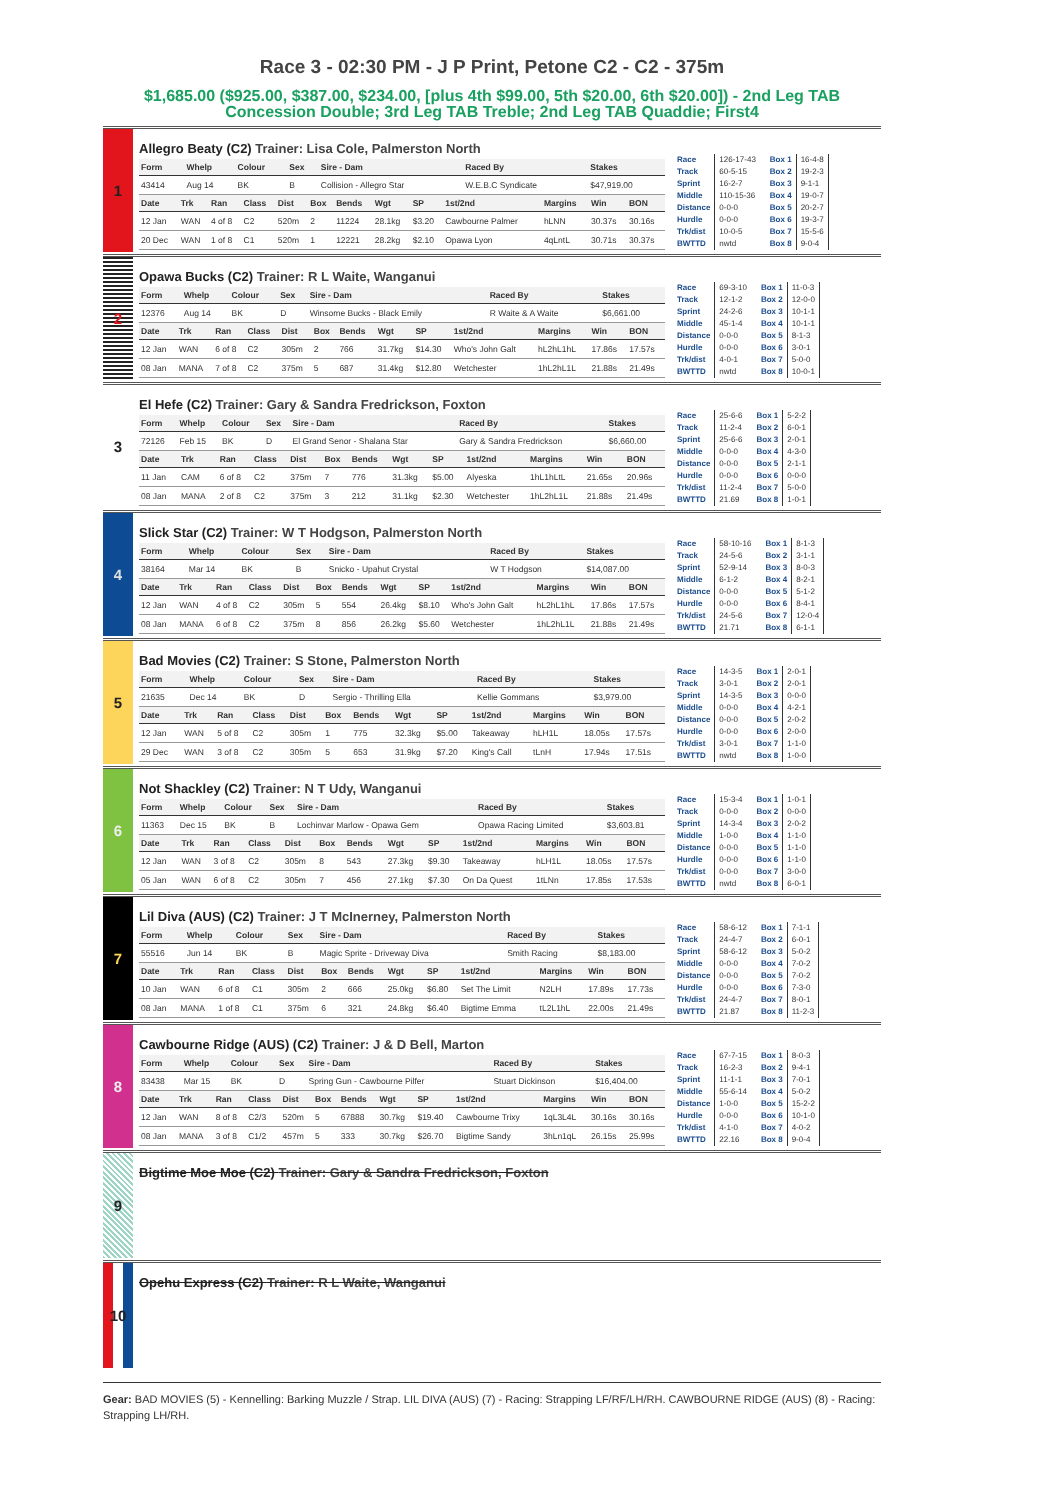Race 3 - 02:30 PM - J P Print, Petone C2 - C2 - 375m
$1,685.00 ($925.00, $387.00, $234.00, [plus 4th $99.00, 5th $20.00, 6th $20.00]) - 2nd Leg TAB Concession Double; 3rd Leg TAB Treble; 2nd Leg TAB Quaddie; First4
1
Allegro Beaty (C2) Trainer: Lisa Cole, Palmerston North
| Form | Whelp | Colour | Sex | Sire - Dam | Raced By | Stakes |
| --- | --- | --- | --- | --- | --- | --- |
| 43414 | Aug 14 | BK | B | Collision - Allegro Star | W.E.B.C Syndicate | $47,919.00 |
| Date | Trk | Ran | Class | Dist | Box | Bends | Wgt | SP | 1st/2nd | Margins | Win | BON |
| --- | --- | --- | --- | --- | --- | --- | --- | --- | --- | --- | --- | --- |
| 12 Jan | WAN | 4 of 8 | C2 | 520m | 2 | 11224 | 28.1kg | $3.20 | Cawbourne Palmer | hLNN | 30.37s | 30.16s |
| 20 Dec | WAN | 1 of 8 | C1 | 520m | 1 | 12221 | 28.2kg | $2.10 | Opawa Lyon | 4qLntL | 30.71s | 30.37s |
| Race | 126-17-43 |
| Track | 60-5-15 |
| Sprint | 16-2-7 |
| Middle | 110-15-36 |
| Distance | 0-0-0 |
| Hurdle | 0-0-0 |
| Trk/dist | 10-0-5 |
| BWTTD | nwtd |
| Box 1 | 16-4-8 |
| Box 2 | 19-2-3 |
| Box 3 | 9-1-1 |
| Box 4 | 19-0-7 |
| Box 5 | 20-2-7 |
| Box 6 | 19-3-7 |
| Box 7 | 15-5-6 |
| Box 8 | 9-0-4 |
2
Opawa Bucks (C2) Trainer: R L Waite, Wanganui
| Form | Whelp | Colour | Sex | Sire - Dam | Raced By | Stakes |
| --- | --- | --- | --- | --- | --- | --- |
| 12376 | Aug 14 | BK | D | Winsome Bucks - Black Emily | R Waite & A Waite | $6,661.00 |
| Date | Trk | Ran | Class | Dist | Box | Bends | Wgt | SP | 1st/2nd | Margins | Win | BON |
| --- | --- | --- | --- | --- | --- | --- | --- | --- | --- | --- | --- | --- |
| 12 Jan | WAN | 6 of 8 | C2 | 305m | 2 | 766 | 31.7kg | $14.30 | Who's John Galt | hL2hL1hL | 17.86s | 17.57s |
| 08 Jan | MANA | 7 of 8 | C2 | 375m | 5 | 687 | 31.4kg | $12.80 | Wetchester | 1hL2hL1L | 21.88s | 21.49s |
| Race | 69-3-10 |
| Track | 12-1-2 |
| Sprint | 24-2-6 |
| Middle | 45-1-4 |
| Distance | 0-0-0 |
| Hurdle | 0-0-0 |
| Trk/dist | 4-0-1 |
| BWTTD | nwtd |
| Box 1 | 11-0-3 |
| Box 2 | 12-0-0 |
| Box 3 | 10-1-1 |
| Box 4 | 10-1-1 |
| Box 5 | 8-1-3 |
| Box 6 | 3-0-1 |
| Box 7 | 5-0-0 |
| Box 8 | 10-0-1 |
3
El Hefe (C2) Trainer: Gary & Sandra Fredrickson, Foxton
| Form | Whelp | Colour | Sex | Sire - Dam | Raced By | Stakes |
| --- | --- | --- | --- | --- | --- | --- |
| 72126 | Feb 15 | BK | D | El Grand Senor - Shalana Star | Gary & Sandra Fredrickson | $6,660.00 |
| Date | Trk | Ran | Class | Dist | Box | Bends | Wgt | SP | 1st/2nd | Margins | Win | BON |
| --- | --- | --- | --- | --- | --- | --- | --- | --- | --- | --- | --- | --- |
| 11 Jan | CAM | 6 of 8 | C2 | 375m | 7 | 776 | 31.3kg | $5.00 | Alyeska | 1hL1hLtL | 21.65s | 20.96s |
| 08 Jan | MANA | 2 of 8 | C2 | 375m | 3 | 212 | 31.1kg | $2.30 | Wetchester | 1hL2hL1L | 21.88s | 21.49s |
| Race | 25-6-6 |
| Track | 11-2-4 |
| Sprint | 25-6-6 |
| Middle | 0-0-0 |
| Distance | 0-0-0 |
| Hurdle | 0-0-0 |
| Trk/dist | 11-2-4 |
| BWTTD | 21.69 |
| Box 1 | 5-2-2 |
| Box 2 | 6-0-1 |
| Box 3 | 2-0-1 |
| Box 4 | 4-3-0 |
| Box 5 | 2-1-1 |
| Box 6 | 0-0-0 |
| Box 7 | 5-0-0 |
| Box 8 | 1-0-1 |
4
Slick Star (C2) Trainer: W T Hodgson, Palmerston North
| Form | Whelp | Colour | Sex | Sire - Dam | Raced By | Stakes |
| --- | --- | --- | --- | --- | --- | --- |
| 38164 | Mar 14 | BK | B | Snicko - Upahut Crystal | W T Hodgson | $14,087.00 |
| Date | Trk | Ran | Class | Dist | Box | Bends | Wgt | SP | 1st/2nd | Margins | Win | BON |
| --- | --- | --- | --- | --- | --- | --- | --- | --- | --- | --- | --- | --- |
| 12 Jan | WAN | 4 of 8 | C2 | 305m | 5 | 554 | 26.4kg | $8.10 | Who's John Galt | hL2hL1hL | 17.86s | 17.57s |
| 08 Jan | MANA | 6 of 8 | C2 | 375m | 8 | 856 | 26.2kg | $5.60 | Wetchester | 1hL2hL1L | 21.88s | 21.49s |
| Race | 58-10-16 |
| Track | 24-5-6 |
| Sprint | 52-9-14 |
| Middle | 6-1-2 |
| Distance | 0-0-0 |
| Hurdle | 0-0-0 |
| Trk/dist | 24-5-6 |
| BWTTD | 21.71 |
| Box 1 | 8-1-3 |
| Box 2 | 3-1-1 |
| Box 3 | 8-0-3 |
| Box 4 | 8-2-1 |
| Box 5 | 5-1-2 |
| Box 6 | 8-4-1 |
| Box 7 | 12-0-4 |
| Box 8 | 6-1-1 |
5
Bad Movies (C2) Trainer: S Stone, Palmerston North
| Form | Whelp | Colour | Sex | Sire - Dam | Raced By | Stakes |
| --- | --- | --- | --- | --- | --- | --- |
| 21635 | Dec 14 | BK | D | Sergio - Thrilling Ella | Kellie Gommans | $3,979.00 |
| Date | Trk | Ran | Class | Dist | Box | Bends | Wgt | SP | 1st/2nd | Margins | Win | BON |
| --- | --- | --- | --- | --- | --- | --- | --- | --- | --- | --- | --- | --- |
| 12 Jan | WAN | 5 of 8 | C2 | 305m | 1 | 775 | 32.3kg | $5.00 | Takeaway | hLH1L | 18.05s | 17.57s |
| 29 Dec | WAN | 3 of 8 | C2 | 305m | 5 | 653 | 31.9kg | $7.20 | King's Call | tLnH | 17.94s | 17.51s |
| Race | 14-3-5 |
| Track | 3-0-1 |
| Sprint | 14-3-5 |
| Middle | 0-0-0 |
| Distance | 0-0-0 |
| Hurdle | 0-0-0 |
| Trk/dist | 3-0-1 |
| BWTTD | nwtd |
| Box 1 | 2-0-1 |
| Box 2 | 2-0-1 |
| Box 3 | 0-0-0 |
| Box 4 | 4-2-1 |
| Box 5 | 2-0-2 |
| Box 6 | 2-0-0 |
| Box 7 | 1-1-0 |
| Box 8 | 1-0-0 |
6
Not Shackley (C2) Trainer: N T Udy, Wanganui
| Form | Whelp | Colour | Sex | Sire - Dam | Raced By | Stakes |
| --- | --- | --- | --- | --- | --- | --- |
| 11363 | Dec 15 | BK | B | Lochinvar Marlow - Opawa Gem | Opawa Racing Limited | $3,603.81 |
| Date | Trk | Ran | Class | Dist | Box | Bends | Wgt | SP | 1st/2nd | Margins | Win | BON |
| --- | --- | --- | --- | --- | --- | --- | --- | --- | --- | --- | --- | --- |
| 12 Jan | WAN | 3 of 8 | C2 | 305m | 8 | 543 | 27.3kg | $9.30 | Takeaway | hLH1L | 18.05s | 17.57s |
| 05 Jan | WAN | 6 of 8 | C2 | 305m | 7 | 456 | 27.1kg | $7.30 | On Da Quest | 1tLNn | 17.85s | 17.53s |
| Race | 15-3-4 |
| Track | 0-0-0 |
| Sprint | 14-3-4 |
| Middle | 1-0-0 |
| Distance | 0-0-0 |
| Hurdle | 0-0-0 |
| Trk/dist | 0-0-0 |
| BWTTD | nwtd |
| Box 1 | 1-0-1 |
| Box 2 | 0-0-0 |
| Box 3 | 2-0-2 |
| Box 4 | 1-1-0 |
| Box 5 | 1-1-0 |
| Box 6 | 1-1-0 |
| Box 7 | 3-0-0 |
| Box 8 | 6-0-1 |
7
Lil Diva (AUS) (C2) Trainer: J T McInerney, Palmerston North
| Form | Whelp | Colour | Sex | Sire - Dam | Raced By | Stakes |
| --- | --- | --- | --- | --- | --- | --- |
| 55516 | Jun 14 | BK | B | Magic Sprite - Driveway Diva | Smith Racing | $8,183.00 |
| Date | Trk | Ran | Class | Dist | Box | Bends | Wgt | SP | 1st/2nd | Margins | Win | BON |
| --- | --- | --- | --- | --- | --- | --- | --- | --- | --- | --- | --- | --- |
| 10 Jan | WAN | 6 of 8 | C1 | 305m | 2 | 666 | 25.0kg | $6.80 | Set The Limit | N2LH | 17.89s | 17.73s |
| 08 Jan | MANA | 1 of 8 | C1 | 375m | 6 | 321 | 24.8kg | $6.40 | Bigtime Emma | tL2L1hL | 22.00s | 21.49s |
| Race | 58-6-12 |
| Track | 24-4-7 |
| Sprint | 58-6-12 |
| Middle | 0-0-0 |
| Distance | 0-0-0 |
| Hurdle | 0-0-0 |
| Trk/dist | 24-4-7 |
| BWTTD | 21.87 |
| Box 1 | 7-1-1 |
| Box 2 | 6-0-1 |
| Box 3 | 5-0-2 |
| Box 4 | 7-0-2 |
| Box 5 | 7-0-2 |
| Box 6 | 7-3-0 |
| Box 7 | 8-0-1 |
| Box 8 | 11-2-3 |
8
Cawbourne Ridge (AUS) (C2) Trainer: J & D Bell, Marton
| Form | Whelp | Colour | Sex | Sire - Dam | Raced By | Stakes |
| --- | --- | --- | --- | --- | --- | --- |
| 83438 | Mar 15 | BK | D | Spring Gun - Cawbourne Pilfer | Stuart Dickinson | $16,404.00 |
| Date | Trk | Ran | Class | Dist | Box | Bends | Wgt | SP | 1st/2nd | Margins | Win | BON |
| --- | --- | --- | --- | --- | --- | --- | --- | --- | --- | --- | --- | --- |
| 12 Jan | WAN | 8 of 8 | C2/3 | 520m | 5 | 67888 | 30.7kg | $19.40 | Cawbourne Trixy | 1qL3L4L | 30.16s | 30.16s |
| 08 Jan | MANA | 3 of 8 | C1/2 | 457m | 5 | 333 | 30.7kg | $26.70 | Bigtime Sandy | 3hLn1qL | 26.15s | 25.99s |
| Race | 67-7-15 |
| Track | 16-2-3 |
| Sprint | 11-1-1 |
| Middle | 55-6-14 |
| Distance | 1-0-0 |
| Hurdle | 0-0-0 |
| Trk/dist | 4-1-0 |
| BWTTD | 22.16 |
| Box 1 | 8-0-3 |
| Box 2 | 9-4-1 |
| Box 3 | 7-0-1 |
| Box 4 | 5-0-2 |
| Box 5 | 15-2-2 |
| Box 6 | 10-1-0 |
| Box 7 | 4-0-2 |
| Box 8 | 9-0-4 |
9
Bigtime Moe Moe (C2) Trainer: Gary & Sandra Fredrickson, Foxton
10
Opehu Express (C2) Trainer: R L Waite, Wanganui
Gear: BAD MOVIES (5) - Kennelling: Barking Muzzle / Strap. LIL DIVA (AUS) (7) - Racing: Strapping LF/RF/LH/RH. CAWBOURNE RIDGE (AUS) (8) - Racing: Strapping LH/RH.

* * *

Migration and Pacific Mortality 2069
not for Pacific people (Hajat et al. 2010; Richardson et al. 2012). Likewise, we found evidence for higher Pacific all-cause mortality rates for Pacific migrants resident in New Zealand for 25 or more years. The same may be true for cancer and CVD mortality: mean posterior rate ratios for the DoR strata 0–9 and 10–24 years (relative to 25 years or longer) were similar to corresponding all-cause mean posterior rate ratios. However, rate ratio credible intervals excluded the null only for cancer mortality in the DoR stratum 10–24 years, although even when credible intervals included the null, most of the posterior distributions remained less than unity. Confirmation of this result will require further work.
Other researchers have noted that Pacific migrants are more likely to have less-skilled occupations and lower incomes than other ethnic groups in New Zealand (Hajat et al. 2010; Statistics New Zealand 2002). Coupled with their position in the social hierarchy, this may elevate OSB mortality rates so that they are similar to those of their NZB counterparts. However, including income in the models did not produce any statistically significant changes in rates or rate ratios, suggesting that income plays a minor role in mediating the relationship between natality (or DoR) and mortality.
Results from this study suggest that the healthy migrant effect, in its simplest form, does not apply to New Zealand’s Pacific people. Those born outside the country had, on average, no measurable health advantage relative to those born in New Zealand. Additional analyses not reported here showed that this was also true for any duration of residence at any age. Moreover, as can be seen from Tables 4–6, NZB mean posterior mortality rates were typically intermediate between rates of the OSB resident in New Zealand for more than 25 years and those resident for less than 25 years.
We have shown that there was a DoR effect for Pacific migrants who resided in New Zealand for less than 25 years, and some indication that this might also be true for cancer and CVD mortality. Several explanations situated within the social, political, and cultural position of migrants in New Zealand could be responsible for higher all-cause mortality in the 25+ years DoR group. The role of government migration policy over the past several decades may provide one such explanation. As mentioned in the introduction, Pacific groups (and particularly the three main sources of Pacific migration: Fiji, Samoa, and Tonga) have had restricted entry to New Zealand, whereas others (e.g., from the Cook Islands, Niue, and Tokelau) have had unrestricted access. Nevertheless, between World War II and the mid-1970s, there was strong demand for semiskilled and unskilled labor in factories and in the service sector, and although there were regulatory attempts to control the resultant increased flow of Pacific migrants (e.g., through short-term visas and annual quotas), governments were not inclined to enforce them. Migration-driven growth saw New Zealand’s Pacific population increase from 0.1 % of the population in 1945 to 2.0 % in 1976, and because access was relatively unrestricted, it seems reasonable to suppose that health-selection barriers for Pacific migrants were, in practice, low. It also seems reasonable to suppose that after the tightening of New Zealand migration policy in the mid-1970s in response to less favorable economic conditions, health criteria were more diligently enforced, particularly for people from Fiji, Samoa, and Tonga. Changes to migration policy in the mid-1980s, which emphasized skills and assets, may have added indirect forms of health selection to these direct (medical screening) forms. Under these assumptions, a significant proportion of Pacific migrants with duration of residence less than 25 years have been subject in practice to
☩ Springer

--- The task ---
Where the line holding "Track | 24-4-7 |" appears in the listing above, start reproducing exactly, and end with the line holding "Gear: BAD MOVIES".

--- Exercise response ---
| Track | 24-4-7 |
| Sprint | 58-6-12 |
| Middle | 0-0-0 |
| Distance | 0-0-0 |
| Hurdle | 0-0-0 |
| Trk/dist | 24-4-7 |
| BWTTD | 21.87 |
| Box 1 | 7-1-1 |
| Box 2 | 6-0-1 |
| Box 3 | 5-0-2 |
| Box 4 | 7-0-2 |
| Box 5 | 7-0-2 |
| Box 6 | 7-3-0 |
| Box 7 | 8-0-1 |
| Box 8 | 11-2-3 |
8
Cawbourne Ridge (AUS) (C2) Trainer: J & D Bell, Marton
| Form | Whelp | Colour | Sex | Sire - Dam | Raced By | Stakes |
| --- | --- | --- | --- | --- | --- | --- |
| 83438 | Mar 15 | BK | D | Spring Gun - Cawbourne Pilfer | Stuart Dickinson | $16,404.00 |
| Date | Trk | Ran | Class | Dist | Box | Bends | Wgt | SP | 1st/2nd | Margins | Win | BON |
| --- | --- | --- | --- | --- | --- | --- | --- | --- | --- | --- | --- | --- |
| 12 Jan | WAN | 8 of 8 | C2/3 | 520m | 5 | 67888 | 30.7kg | $19.40 | Cawbourne Trixy | 1qL3L4L | 30.16s | 30.16s |
| 08 Jan | MANA | 3 of 8 | C1/2 | 457m | 5 | 333 | 30.7kg | $26.70 | Bigtime Sandy | 3hLn1qL | 26.15s | 25.99s |
| Race | 67-7-15 |
| Track | 16-2-3 |
| Sprint | 11-1-1 |
| Middle | 55-6-14 |
| Distance | 1-0-0 |
| Hurdle | 0-0-0 |
| Trk/dist | 4-1-0 |
| BWTTD | 22.16 |
| Box 1 | 8-0-3 |
| Box 2 | 9-4-1 |
| Box 3 | 7-0-1 |
| Box 4 | 5-0-2 |
| Box 5 | 15-2-2 |
| Box 6 | 10-1-0 |
| Box 7 | 4-0-2 |
| Box 8 | 9-0-4 |
9
Bigtime Moe Moe (C2) Trainer: Gary & Sandra Fredrickson, Foxton
10
Opehu Express (C2) Trainer: R L Waite, Wanganui
Gear: BAD MOVIES (5) - Kennelling: Barking Muzzle / Strap. LIL DIVA (AUS) (7) - Racing: Strapping LF/RF/LH/RH. CAWBOURNE RIDGE (AUS) (8) - Racing: Strapping LH/RH.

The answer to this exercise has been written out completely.